The Great Purge
In a perfect world, I would never discard books. I would save the ones I no longer wanted until just the right person walked into my life, and I could gift them the ideal book for their needs in that moment. (Maybe I'm a librarian manqué…)
In this world, however, we have six bookcases and they are crammed. There are stacks of books on the piano. There are more in the bedroom. There are yet more in the living room, and have I mentioned the study, the bathroom (repository of magazines), and the kids' room? It's time to purge.
Happily, books have more lives than cats. A few of mine will go to friends and neighbours. Most will go to my local library's Neverending Book Sale, which fundraises for the library. But still, it hurts.
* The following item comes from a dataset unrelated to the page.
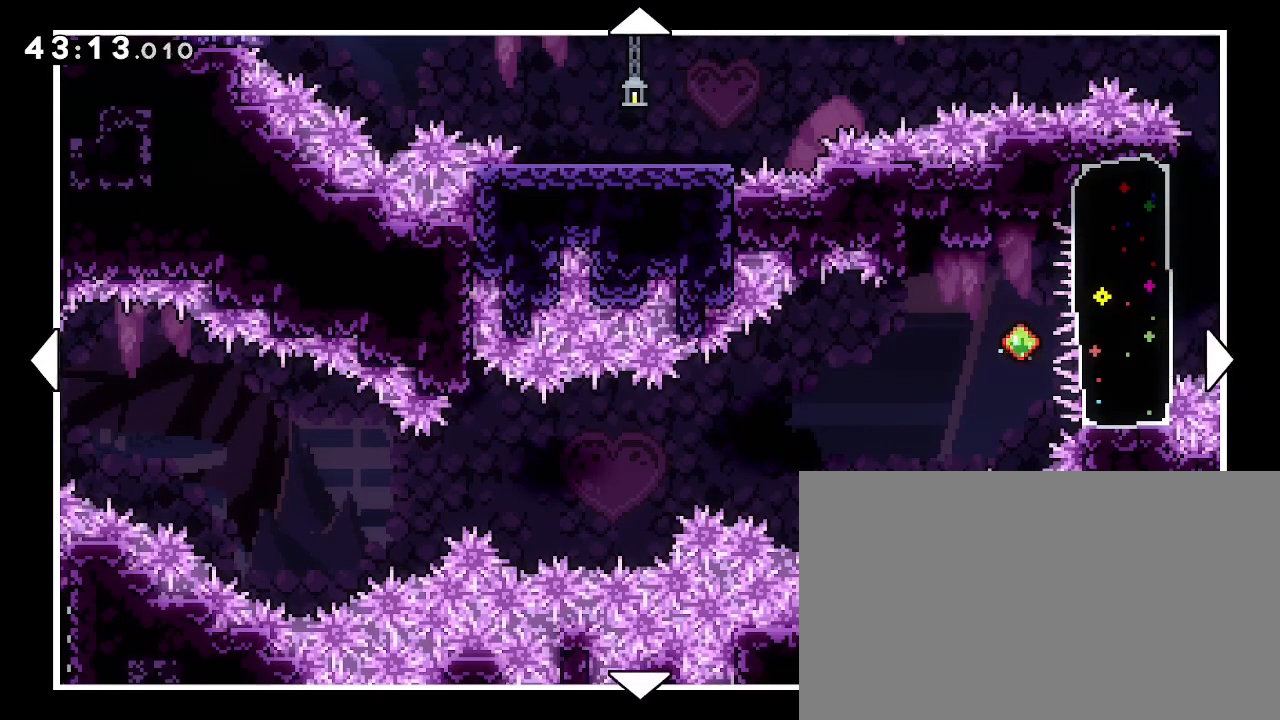
{"dt_ms": 500, "buttons": [], "left_stick": "center", "right_stick": "center", "events": []}
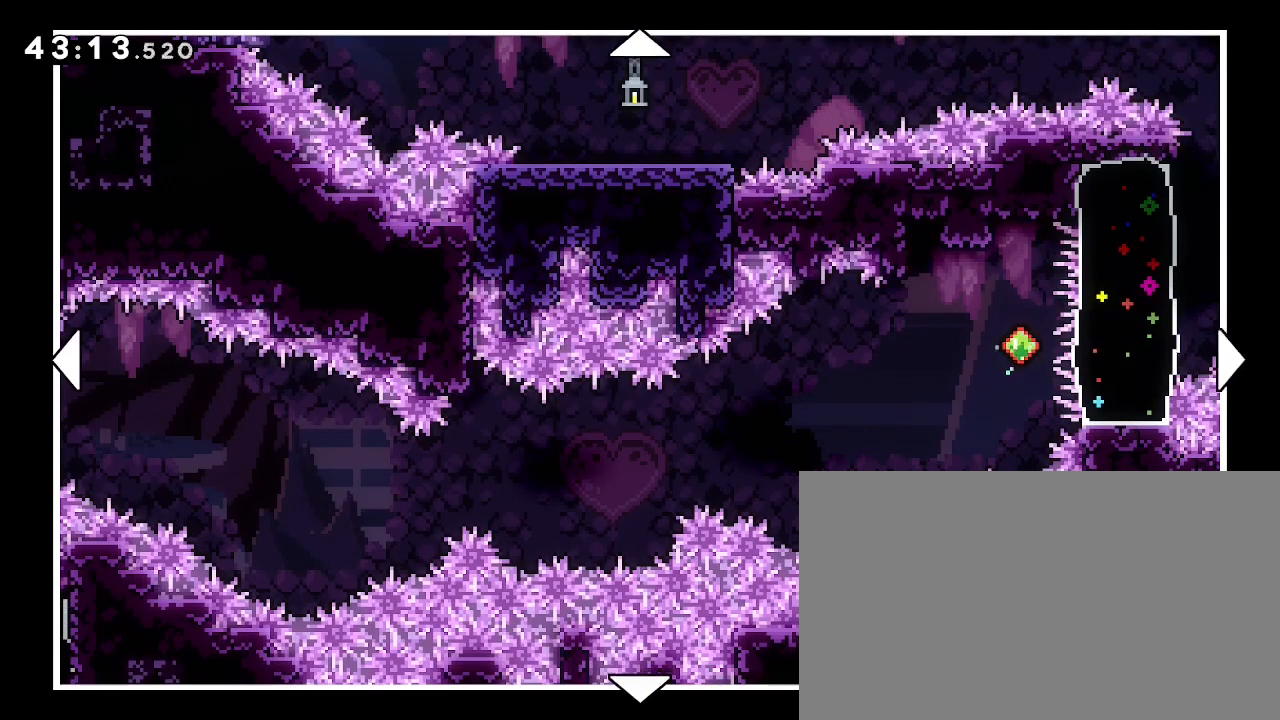
{"dt_ms": 500, "buttons": [], "left_stick": "center", "right_stick": "center", "events": []}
I love paper books because they contain powerful memories of when I acquired them (I'll never part with the first book my husband ever gave me – Middlemarch – although I have 2 other editions of the same book), my priorities at the time (a hideous and battered 1970s paperback copy of The French Lieutenant's Woman reminds me how tight my budget was as I began my fourth year as an undergrad), and where I read them (a train ticket from Manchester to London is a bookmark that reminds me of what I was reading on our last trip to England).
Some books are easier to shed: literary theory that I held on to, because I couldn't quite believe I'd escaped the academy; books I haven't thought about in years; books I know I've read but whose content has leaked from my brain. But for the most part, getting rid of books feels like an eviction. I hope the little darlings (even the ones I disliked and disrespected) don't take it personally. And I hope they find new homes soon. But they've got to go.
How do you manage your book collections? And how do you feel about getting rid of books?